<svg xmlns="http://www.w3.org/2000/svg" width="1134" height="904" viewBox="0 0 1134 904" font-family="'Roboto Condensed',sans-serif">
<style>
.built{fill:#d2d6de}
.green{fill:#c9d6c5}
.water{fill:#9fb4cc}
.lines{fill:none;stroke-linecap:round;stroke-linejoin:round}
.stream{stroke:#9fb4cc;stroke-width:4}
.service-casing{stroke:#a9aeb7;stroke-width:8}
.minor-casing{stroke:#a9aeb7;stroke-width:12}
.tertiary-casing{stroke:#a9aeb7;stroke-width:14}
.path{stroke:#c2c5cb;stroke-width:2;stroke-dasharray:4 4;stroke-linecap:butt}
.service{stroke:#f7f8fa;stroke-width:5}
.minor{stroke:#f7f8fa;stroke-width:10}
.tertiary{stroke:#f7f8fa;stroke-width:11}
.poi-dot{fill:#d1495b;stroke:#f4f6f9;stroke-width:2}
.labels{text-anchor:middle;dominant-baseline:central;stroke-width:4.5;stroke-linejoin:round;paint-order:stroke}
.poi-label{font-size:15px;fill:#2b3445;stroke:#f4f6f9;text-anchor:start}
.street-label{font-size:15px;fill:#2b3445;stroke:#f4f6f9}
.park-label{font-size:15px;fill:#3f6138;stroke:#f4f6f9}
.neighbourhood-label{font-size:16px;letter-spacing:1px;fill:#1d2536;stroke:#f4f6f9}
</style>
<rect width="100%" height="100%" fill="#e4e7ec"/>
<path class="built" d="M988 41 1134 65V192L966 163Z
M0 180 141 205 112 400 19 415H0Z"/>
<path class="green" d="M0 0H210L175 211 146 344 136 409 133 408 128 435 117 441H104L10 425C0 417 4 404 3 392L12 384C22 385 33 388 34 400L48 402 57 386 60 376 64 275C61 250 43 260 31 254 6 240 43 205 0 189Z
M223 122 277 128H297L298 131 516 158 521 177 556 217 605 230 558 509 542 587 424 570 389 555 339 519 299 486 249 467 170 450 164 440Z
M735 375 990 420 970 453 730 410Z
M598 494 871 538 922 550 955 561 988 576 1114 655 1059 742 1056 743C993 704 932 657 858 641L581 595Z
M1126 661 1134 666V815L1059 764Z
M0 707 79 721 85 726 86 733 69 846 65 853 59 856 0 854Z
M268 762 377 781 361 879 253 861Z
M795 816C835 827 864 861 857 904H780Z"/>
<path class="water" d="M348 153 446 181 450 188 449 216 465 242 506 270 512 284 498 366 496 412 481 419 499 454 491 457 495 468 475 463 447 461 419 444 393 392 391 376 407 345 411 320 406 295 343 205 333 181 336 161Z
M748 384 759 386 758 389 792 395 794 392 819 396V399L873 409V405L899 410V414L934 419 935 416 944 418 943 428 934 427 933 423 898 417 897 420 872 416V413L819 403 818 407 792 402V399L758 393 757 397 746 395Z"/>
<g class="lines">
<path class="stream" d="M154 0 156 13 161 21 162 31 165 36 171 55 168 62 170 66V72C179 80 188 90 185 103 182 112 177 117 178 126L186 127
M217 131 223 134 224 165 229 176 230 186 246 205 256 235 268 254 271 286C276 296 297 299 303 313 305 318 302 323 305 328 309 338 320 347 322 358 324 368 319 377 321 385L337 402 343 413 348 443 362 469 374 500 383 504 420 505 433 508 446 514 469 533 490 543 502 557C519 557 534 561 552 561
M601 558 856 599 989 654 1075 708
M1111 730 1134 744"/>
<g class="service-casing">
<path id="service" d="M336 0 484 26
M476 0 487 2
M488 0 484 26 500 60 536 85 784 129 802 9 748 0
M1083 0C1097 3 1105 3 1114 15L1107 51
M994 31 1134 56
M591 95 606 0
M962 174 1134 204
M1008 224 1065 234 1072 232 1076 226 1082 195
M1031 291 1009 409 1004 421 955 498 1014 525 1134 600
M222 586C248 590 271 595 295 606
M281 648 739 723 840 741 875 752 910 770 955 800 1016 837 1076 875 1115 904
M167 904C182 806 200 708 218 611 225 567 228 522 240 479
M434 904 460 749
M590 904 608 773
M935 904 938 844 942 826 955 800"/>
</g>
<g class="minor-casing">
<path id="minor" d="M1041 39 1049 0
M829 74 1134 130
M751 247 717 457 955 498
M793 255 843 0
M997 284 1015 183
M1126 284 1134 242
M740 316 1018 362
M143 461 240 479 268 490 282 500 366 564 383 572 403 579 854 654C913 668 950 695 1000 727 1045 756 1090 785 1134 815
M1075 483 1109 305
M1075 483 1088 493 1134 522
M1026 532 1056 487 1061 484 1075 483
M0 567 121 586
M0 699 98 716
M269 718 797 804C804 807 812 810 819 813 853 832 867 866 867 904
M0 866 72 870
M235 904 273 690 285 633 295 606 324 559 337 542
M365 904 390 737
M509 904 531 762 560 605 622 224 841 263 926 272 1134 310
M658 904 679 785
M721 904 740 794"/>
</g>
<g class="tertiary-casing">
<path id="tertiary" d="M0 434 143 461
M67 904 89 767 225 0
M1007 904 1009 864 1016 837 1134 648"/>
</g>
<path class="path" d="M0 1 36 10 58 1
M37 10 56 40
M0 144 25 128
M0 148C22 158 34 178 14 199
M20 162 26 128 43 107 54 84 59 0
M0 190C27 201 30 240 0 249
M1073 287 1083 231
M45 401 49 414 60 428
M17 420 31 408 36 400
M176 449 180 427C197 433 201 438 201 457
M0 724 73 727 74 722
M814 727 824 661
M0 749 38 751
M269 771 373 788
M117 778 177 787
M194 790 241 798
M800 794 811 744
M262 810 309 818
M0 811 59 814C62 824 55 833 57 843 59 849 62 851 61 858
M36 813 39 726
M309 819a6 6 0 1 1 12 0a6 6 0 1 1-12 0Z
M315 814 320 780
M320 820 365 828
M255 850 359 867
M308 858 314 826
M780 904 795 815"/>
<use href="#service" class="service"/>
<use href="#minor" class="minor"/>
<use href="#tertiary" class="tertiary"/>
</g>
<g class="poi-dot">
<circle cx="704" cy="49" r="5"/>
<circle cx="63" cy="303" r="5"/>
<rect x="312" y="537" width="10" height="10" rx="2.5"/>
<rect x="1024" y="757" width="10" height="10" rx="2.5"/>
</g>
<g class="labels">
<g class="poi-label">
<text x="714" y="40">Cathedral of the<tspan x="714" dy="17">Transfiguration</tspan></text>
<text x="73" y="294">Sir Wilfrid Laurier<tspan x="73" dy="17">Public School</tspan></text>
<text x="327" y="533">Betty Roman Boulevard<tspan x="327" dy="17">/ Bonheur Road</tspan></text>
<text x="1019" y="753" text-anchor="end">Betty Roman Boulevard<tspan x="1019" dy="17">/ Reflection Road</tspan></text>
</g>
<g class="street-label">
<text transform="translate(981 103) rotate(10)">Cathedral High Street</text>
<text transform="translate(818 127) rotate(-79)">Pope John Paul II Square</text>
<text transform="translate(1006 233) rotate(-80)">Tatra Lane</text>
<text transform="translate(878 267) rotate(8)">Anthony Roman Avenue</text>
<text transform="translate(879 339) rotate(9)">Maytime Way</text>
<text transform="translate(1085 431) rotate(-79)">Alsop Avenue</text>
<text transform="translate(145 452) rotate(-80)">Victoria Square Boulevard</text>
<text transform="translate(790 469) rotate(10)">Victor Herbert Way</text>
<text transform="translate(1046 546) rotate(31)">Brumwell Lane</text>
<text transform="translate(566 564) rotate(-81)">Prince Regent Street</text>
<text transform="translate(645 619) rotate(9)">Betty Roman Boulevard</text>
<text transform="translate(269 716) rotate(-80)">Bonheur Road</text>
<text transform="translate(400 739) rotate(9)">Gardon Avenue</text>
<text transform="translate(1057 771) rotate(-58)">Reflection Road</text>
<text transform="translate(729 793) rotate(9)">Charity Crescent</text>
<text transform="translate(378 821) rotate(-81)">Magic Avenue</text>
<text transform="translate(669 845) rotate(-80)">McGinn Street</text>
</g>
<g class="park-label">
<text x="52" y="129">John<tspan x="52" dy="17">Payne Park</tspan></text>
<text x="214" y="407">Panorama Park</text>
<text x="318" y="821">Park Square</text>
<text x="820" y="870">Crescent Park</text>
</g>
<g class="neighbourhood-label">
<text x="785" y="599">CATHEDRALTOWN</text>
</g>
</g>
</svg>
====
- [Task brief]:
Find and copy each line of the material that holds the word "linecap".

- [Exercise answer]:
.lines{fill:none;stroke-linecap:round;stroke-linejoin:round}
.path{stroke:#c2c5cb;stroke-width:2;stroke-dasharray:4 4;stroke-linecap:butt}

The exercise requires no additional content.